Metallica Producer Bob Rock: ‘Black Album’ Changed What Went on the Radio
Metallica's 1991 self-titled album, better known as the 'Black Album,' is one of the highest selling records of all time, not just in the rock and metal world, moving over 16 million copies since being released. It saw Metallica veer away from their thrash roots, pioneering an entirely new sound that has lived on through the decades. Famed producer Bob Rock was brought in to work with the band for the first time on that album and he recently reflected on linking up with the band and the impact their work together made in a new interview with Decibel.
The producer recalled having heard Metallica's ...And Justice for All prior to going to see The Cult open for the thrashers on the supporting album tour. Sticking around to watch Metallica after initially hitting a stop in Vancouver, Canada to see The Cult's Ian Astbury and Billy Duffy, Rock commented, "I had heard the Justice record, but they sound heavy and big and monstrous and thick live. On record, there's none of that weight. That was my thought."
Rock was asked to mix Metallica's successor to ...And Justice for All, but instead offered to produce it. When the band came to Vancouver to play some of the new songs on cassette, the producer heard "Sad But True" and was won over. "In my mind, I said to myself, 'I can do this! I know how to make this sound big!' I knew how to make their weight work for them," he added.
Switching up the band's experience from working with Flemming Rasmussen, Rock instructed Metallica that he wanted them to play in the same room at the same time. "They had never done that before," he said. "Basically, there was no preconceived way of doing Metallica.
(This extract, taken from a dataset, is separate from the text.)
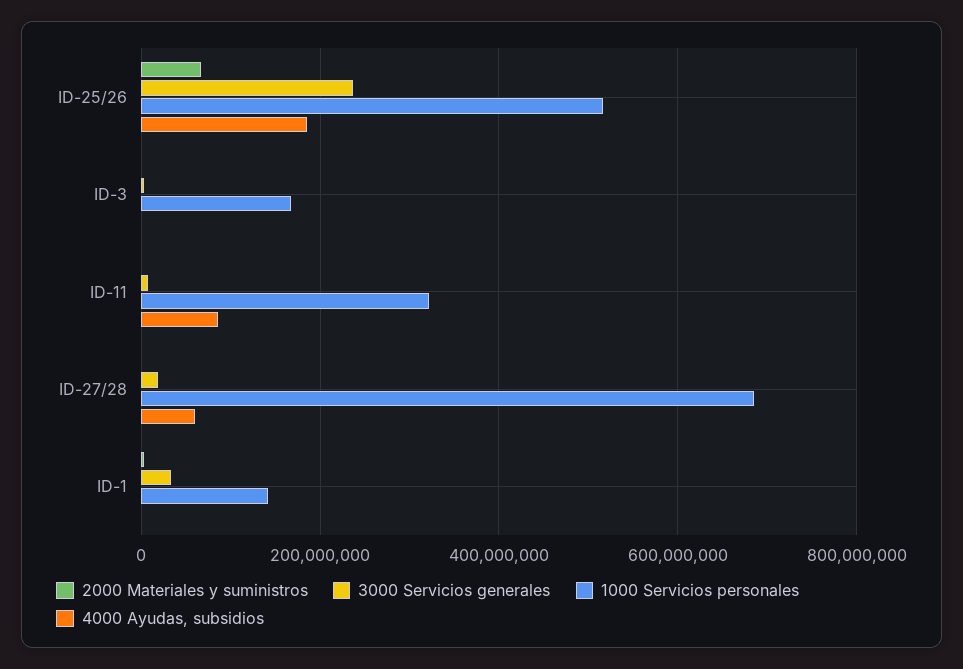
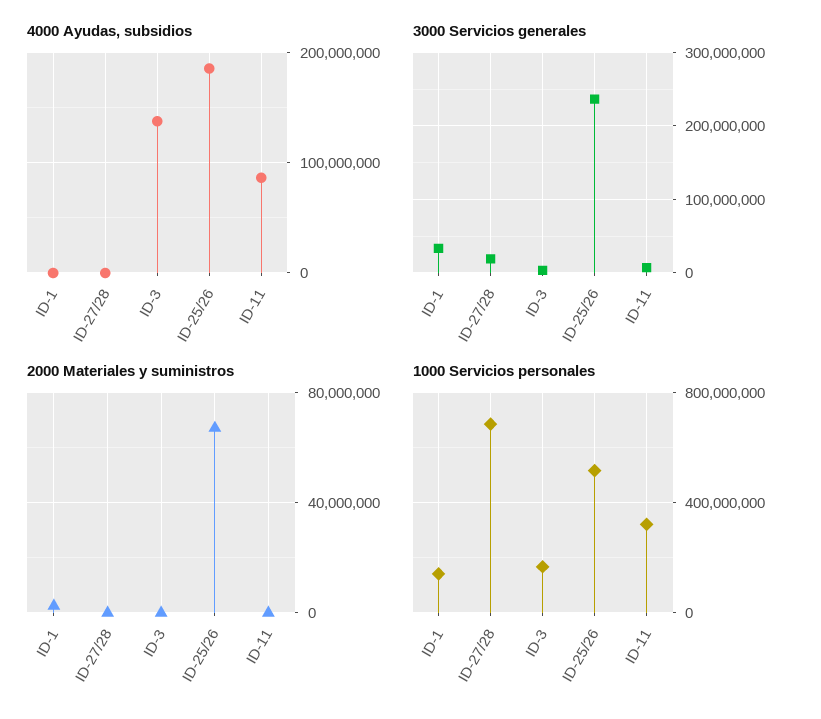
4000 Ayudas, subsidios, ID-3: 0 -> 140000000
4000 Ayudas, subsidios, ID-27/28: 60000000 -> 0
I brought what I knew to the table and did what they told me to do. It was quite a change."
Rock also noted, "I didn't grow up on Metallica. I just came in to help them with a record. If were doing Led Zeppelin, that'd be a different story for me. I'd be so enamored with them, I'm not sure I could do it. With Metallica, they were just guys to me. I didn't cater to what they were. I catered to what they wanted to do. That's ultimately what a producer is."
Looking back on it all, the producer acknowledged, "It's a huge part of my life. I spent 15 years with those guys. I couldn't have worked with a better band. It was difficult, but when you're in a place that's not comfortable, you do your best work. Clearly it's some of my best work. It was all of us that made that record. No compromise. Culturally, in the music business, that's when Metallica got on the radio. It was the biggest cultural record I made. It changed what went on the radio. I'm very proud of that. I look back on it fondly."